START DATASET

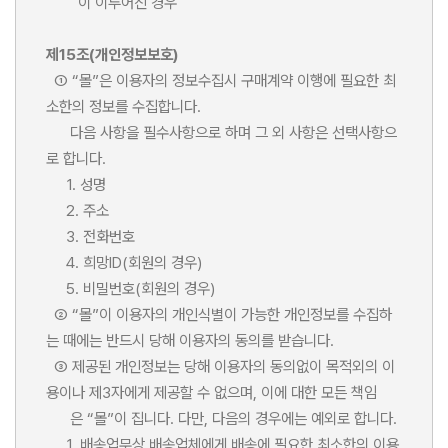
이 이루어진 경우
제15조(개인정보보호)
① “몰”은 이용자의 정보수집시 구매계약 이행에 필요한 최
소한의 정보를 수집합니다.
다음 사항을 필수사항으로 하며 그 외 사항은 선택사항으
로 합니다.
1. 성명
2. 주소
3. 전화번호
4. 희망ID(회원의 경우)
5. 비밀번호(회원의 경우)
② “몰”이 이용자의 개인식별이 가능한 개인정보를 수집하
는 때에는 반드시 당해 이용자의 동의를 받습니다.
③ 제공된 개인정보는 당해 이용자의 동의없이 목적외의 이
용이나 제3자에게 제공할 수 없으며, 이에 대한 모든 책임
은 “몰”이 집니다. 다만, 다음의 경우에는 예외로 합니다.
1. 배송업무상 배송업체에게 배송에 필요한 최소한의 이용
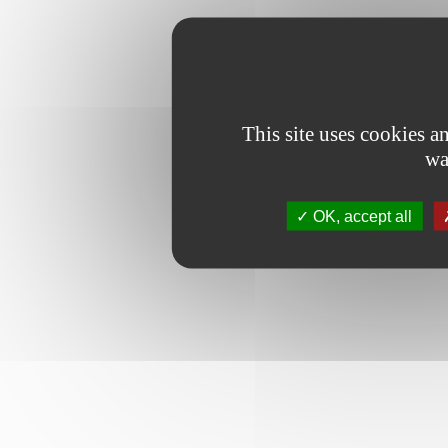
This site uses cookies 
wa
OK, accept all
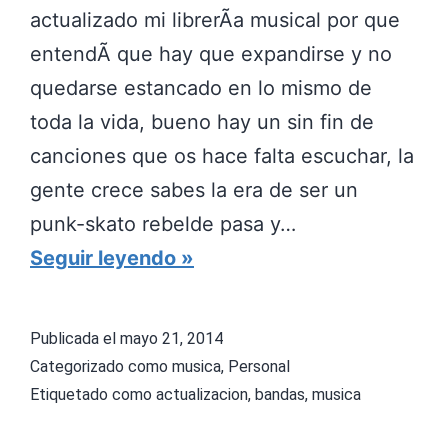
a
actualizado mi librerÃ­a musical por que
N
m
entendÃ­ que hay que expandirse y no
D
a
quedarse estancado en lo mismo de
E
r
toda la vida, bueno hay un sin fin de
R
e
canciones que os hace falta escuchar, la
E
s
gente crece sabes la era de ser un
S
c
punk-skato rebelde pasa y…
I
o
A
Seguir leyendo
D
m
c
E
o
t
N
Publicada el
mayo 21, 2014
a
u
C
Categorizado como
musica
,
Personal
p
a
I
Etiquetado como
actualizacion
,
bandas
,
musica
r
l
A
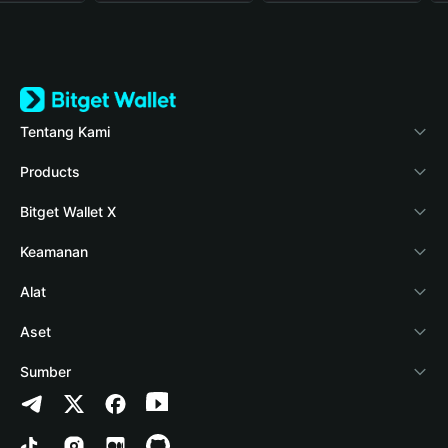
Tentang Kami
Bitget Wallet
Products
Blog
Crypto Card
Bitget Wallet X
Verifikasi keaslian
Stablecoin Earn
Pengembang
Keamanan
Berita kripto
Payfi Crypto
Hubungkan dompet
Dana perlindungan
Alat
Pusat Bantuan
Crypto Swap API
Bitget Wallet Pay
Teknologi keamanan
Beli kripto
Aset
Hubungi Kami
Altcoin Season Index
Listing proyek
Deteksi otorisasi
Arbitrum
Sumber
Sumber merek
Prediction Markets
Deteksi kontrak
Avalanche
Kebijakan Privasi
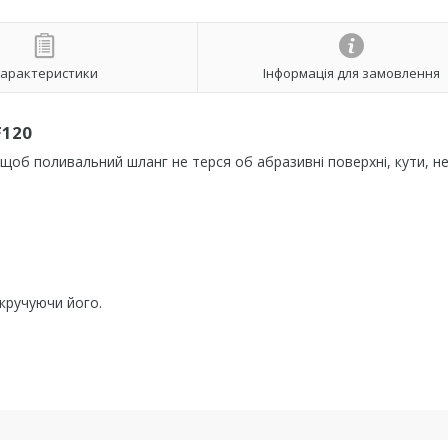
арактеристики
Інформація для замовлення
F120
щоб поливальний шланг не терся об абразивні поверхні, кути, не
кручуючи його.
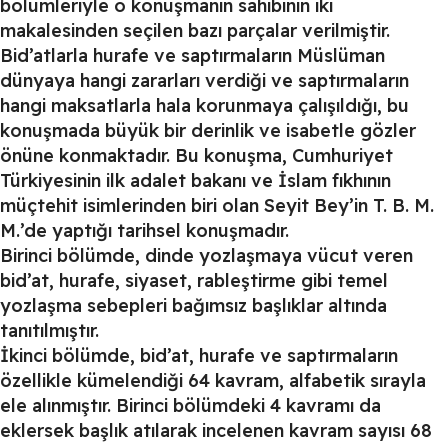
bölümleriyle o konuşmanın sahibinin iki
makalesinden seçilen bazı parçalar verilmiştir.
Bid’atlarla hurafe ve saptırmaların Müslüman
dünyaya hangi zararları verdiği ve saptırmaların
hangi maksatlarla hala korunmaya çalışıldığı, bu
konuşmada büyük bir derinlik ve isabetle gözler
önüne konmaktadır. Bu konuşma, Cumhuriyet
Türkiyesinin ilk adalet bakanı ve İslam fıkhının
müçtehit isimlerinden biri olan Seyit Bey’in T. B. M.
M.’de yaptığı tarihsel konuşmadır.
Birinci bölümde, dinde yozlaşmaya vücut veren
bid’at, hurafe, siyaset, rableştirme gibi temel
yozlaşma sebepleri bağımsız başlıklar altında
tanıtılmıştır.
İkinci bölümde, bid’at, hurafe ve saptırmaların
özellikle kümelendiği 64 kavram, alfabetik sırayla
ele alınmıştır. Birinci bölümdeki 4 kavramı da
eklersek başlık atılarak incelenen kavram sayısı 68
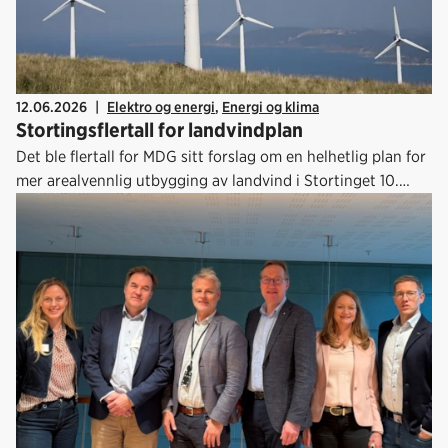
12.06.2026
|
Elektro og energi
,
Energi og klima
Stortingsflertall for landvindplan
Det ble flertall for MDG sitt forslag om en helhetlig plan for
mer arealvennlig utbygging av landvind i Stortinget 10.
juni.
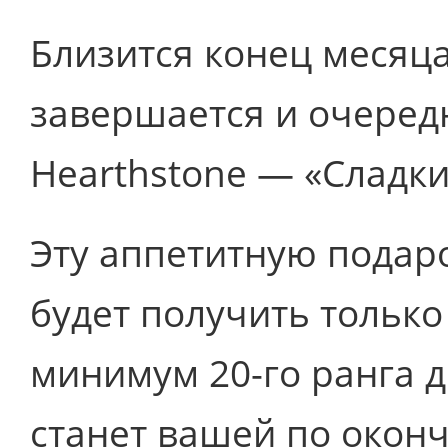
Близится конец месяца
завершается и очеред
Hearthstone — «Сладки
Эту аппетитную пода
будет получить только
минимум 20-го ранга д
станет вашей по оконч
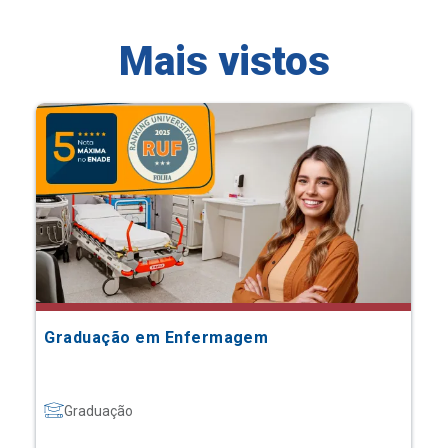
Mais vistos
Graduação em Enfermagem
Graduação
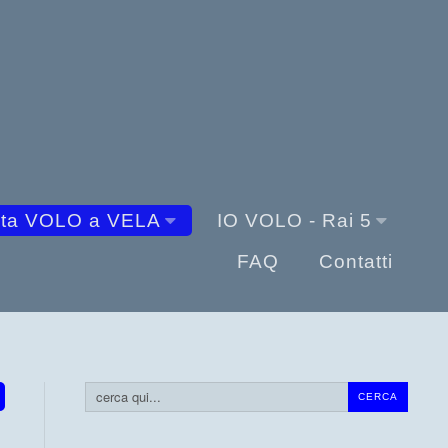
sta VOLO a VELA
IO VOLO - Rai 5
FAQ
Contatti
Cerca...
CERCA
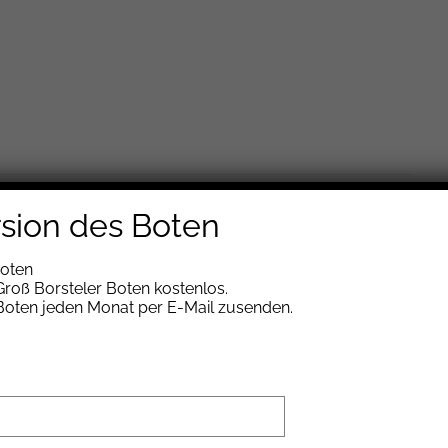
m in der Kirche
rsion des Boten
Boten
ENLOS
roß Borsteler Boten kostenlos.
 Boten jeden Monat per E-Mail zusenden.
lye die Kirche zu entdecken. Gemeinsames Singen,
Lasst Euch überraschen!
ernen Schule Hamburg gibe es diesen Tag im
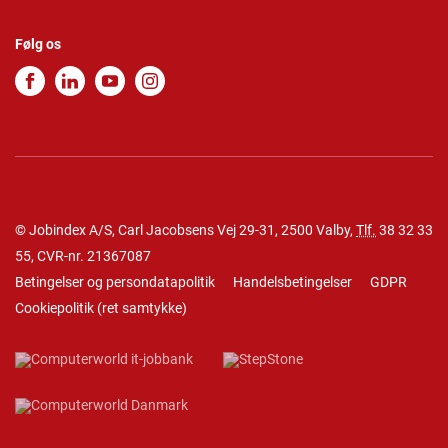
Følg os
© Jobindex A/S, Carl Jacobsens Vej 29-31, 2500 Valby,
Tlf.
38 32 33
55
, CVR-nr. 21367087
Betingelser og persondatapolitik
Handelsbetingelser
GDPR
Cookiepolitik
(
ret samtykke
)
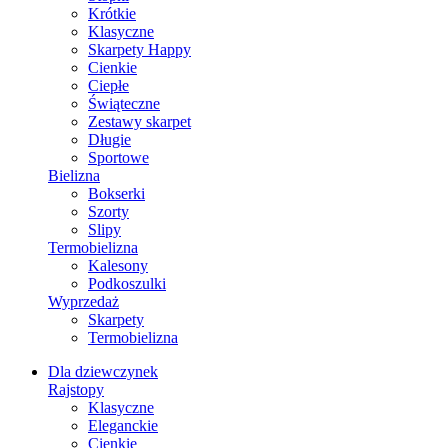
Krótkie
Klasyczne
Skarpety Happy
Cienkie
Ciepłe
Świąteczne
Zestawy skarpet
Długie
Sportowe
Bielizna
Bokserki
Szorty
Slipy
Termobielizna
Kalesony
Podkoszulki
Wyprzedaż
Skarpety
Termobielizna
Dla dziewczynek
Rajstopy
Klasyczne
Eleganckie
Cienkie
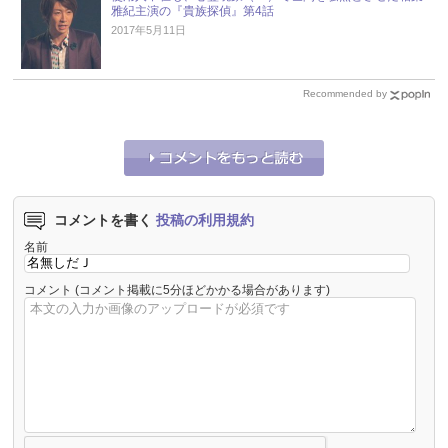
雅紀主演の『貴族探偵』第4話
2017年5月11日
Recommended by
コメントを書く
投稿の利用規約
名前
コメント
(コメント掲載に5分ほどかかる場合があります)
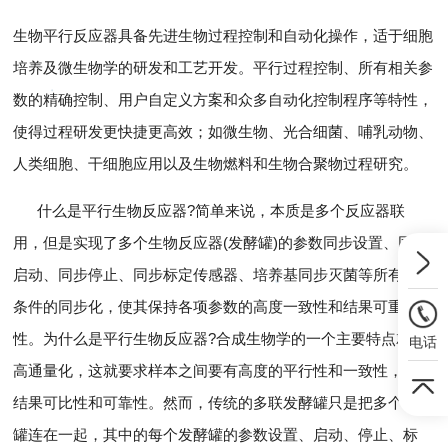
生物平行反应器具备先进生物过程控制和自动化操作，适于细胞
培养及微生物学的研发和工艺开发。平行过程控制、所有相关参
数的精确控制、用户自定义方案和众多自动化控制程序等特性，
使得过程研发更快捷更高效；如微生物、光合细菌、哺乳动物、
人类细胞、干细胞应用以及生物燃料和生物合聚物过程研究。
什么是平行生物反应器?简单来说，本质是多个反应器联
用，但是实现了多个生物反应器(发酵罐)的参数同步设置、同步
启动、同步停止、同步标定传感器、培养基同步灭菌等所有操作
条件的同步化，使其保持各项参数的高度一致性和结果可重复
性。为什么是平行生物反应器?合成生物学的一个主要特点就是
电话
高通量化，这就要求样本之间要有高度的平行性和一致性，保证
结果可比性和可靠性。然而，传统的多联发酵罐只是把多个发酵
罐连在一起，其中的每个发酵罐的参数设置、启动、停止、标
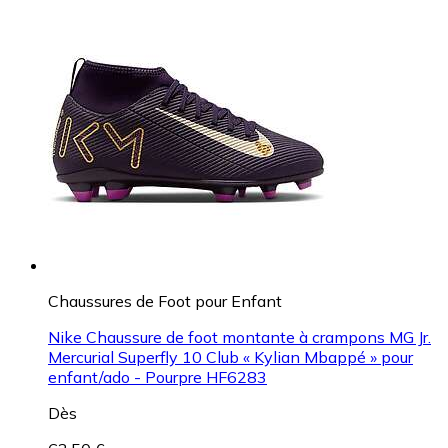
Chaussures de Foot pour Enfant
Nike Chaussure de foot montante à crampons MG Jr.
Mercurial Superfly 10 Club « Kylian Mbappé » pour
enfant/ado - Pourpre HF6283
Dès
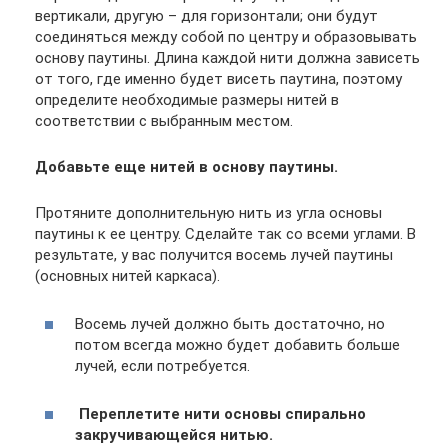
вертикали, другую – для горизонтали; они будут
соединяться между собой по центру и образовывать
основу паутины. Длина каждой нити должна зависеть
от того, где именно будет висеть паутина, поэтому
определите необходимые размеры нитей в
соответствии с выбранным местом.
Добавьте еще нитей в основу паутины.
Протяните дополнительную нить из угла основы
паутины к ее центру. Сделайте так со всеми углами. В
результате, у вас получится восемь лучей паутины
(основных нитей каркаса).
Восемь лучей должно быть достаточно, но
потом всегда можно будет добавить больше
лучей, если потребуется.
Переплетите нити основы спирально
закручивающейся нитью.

END DATASET

THE TASK – Check every line above for the word "паутины" and copy those that have it.

OUTPUT FOR THIS EXERCISE –
основу паутины. Длина каждой нити должна зависеть
Добавьте еще нитей в основу паутины.
паутины к ее центру. Сделайте так со всеми углами. В
результате, у вас получится восемь лучей паутины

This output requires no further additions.